Supplied text ▸
# # # # # # #
# Ever caulk an inside corner before painting?



## DIYusually (Jan 16, 2016)

I read one time (maybe not here) where a guy recommended caulking an inside corner and then smoothing it out by finger before painting.

The idea was to smooth out any irregularities in the inside corner joint, but more importantly to give a little more margin for any future movement of the two adjoining pieces of drywall and any popping of the insider corner tape.

Of course, this probably most helpful in a whole new drywall installation, but I think the guy was also recommending it for just room repaints for a cleaner look.

Since I'm painting a hybrid situation (existing drywall on top, new drywall on bottom due to water damage), I'm wondering if anybody has used this caulk-the-inside-corner technique and if you had, was it worth the extra time?


----------



## Jmayspaint (May 4, 2013)

I've caulked many inside corners because they were cracked, never proactively though. 
Would it be worth the time? Probably depends on the quality of the drywall job, and whether the structure is prone to settling. Wouldn't hurt. 


Sent from my iPhone using Tapatalk


----------



## chrisn (Dec 23, 2007)

What he said^^.


----------



## mathmonger (Dec 27, 2012)

My office has caulk in the corners. I think the rounded corners look goofy. And the caulk is cracked anyway. It also might be tough to do a color change at the corner.


----------



## wptski (Sep 19, 2008)

mathmonger said:


> My office has caulk in the corners. I think the rounded corners look goofy. And the caulk is cracked anyway. It also might be tough to do a color change at the corner.


That's drywall? Looks like my plaster in my bathroom, lots of spyder like surface cracks normal for old plaster.


----------



## bradleyshome (Mar 16, 2016)

re plastering with some mesh tape should stop the cracking but will cost a bit more to fix.


----------



## ToolSeeker (Sep 19, 2012)

Just my opinion but to use anything else is better than mesh tape. Mesh tape needs to used with setting compound from which it gets it's strength. Regular joint compound will crack with mesh tape if anything ever moves no matter how slightly. Chalking will give rounded corners and you would need to be good at chalking, it's not easy to sand.


----------
# # # # # # #
Recorded information ▸

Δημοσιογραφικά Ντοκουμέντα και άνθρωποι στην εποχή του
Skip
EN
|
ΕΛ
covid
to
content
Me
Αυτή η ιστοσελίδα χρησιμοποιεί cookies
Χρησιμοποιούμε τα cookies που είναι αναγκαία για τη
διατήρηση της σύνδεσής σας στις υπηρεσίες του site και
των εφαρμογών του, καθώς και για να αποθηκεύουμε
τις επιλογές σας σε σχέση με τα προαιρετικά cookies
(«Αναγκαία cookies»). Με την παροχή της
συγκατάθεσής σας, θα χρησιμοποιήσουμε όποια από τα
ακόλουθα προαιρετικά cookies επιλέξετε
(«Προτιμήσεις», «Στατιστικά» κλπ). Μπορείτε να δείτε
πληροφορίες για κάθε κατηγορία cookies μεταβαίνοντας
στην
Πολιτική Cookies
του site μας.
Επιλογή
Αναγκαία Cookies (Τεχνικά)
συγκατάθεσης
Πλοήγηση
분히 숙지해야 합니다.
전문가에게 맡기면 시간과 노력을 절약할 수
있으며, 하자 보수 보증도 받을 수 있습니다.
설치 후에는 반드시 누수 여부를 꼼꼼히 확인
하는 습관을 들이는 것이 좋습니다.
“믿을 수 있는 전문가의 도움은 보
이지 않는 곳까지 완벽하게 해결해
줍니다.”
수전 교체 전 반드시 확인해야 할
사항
# # # # # # #
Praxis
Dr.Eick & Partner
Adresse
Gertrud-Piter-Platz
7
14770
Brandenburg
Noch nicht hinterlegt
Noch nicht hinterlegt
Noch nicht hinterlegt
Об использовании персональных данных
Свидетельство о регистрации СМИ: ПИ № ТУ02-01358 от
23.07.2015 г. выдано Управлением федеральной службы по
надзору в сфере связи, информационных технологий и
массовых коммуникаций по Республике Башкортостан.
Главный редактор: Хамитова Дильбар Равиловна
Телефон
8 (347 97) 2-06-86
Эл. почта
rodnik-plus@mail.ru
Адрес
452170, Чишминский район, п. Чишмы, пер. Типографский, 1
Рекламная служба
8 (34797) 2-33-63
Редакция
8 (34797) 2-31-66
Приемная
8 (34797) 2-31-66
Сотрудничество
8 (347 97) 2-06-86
# # # # # # #
Exercise brief ▸
Please answer these questions from the forum thread on caulking inside corners, one per line:
(a) Why does the first poster have new drywall on the bottom of the wall?
(b) According to Jmayspaint, why have they caulked inside corners in the past?
(c) According to ToolSeeker, what must mesh tape be used with?

Task answer ▸
(a) Because of water damage.
(b) Because the corners were cracked.
(c) Setting compound.